Angelman syndrome, used in the imprinting disorder example above, is associated with autism. Other symptoms of Angelman syndrome include developmental delay, intellectual disability, speech impairment, movement or balance difficulties, seizures, a small head, and a happy and excitable demeanor.7
The Nakka, et al. study found UPD of chromosome 22 (maternal or paternal) was significantly associated with a higher risk for autism.1 However, further studies are needed to determine the role of UPD22 in autism, if any.
Autism can be a feature of other genetic conditions that can result from UPD, such as Prader-Willi syndrome (UPD of the maternal copy of 15). Other childhood symptoms of Prader-Willi syndrome include developmental delays, learning disabilities, intellectual disability, behavior difficulties, unique facial features, short stature, and an insatiable appetite leading to obesity.9
Is UPD something my family should be tested for?

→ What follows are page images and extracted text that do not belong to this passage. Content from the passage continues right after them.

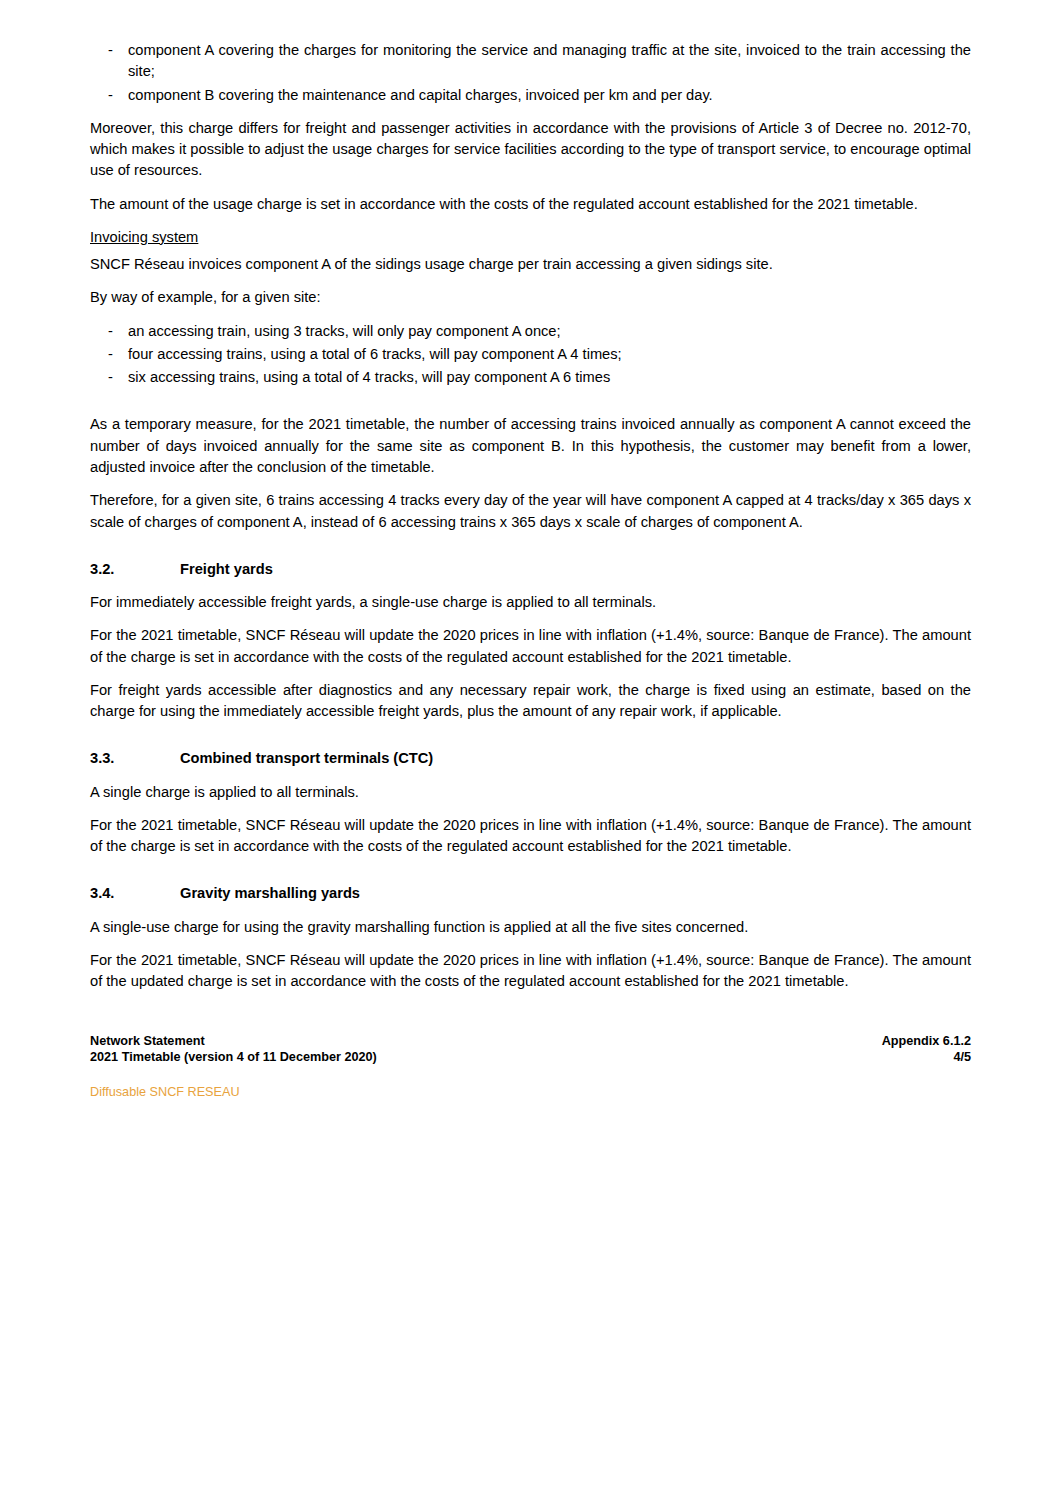component A covering the charges for monitoring the service and managing traffic at the site, invoiced to the train accessing the site;
component B covering the maintenance and capital charges, invoiced per km and per day.
Moreover, this charge differs for freight and passenger activities in accordance with the provisions of Article 3 of Decree no. 2012-70, which makes it possible to adjust the usage charges for service facilities according to the type of transport service, to encourage optimal use of resources.
The amount of the usage charge is set in accordance with the costs of the regulated account established for the 2021 timetable.
Invoicing system
SNCF Réseau invoices component A of the sidings usage charge per train accessing a given sidings site.
By way of example, for a given site:
an accessing train, using 3 tracks, will only pay component A once;
four accessing trains, using a total of 6 tracks, will pay component A 4 times;
six accessing trains, using a total of 4 tracks, will pay component A 6 times
As a temporary measure, for the 2021 timetable, the number of accessing trains invoiced annually as component A cannot exceed the number of days invoiced annually for the same site as component B. In this hypothesis, the customer may benefit from a lower, adjusted invoice after the conclusion of the timetable.
Therefore, for a given site, 6 trains accessing 4 tracks every day of the year will have component A capped at 4 tracks/day x 365 days x scale of charges of component A, instead of 6 accessing trains x 365 days x scale of charges of component A.
3.2. Freight yards
For immediately accessible freight yards, a single-use charge is applied to all terminals.
For the 2021 timetable, SNCF Réseau will update the 2020 prices in line with inflation (+1.4%, source: Banque de France). The amount of the charge is set in accordance with the costs of the regulated account established for the 2021 timetable.
For freight yards accessible after diagnostics and any necessary repair work, the charge is fixed using an estimate, based on the charge for using the immediately accessible freight yards, plus the amount of any repair work, if applicable.
3.3. Combined transport terminals (CTC)
A single charge is applied to all terminals.
For the 2021 timetable, SNCF Réseau will update the 2020 prices in line with inflation (+1.4%, source: Banque de France). The amount of the charge is set in accordance with the costs of the regulated account established for the 2021 timetable.
3.4. Gravity marshalling yards
A single-use charge for using the gravity marshalling function is applied at all the five sites concerned.
For the 2021 timetable, SNCF Réseau will update the 2020 prices in line with inflation (+1.4%, source: Banque de France). The amount of the updated charge is set in accordance with the costs of the regulated account established for the 2021 timetable.
Network Statement
2021 Timetable (version 4 of 11 December 2020)
Appendix 6.1.2
4/5
Diffusable SNCF RESEAU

UPD often does not impact a person’s health and, in general, most people do not need to be tested for it. However, a healthcare provider may recommend testing for individuals who have symptoms of an imprinting disorder. Additionally, CMA is a recommended genetic test for individuals with autism, developmental delay, or intellectual disability. Occasionally UPD will be detected by this testing. Testing for UPD is not recommended for individuals who are asymptomatic.
UPD is more common that previously thought. Since it doesn’t impact most people’s health, it typically goes undetected.
UPD can be involved in symptoms for some people, particularly with imprinting or autosomal recessive conditions. UPD22 may increase the chance for autism.
Most people do not need to be tested for UPD. In individuals with certain symptoms, testing for a specific imprinting disorder or CMA may be recommended.